Sector Based Priorities:

Priority will be given to actions that contribute to the core areas of the EU Youth Strategy 2019-2027: engage, connect and empower young people. A particular focus will be on strengthening cross-sectorial cooperation that allows for greater synergies across different areas of actions that matter for young people, promoting youth participation in various scales and formats and supporting active citizenship of young people, notably youth at risk of social exclusion.

Specific priorities for the youth field include:

  • Promoting active citizenship, young people’s sense of initiative and youth entrepreneurship including social entrepreneurship: The priority aims to foster active citizenship among young people, notably through volunteering and acts of solidarity, and thereby strengthen young people’s sense of initiative, particularly in the social field, and support their communities. Projects under this priority could also promote entrepreneurship, creative learning and social entrepreneurship among youth. Intercultural dialogue, knowledge and recognition of diversity and promotion of tolerance are key to this priority.
  • Increasing quality, innovation and recognition of youth work: The priority aims to promote the recognition and validation of youth work and informal and non-formal learning on all levels, and support quality development and innovation in youth work. This includes capacity-building of youth workers in their online and offline practices, as well as support to the development and sharing of methods to reach marginalised young people, prevent racism and intolerance among youth, and the risks, opportunities and implications of digitalisation.
  • Strengthening the employability of young people: The priority aims to strengthen young people’s key competences and basic skills. The youth sector plays an important role in easing the transition of young people from youth to adulthood, including supporting their integration into the labour market. Activities focusing on the inclusion and employability of young people with fewer opportunities (including NEETs), with particular emphasis on young people at risk of marginalisation and those with a migrant background, are at the core of this priority.
  • Reinforcing links between policy, research and practice: This priority addresses the need for stronger links between policy, research and practice in the youth field to provide improved evidence of needs and facilitate policy making. Activities to promote better knowledge about the situation of young people and youth policies in Europe and beyond will be of importance to this priority.
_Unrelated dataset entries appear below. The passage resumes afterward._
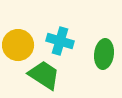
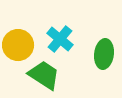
cyan cross: moved 2 px up; rotated 24 degrees clockwise
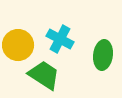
cyan cross: rotated 12 degrees counterclockwise
green ellipse: moved 1 px left, 1 px down
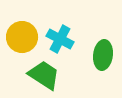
yellow circle: moved 4 px right, 8 px up
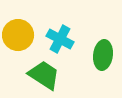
yellow circle: moved 4 px left, 2 px up
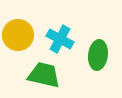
green ellipse: moved 5 px left
green trapezoid: rotated 20 degrees counterclockwise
Youthpass is a tool to document and recognise learning outcomes from youth work activities. It is available for projects funded by Erasmus+: Youth in Action (2014-2020) and Youth in Action (2007-2013) programmes. It is a part of the European Commission’s strategy to foster the recognition of non-formal learning, putting policy into practice and practice into policy:

      • While creating their Youthpass certificate together with a support person, project participants are given the possibility to describe what they have done in their project and which competences they have acquired. Thus, Youthpass supports the reflection upon the personal non-formal learning process and outcomes.
      • As a Europe-wide recognition instrument for non-formal learning in the youth field, Youthpass strengthens the social recognition of youth work.
      • Youthpass supports active European citizenship of young people and of youth workers by describing the added value of their project.
      • Youthpass also aims at supporting the employability of young people and of youth workers by raising their awareness of and helping to describe their competences, and by documenting their acquisition of key competences on a certificate.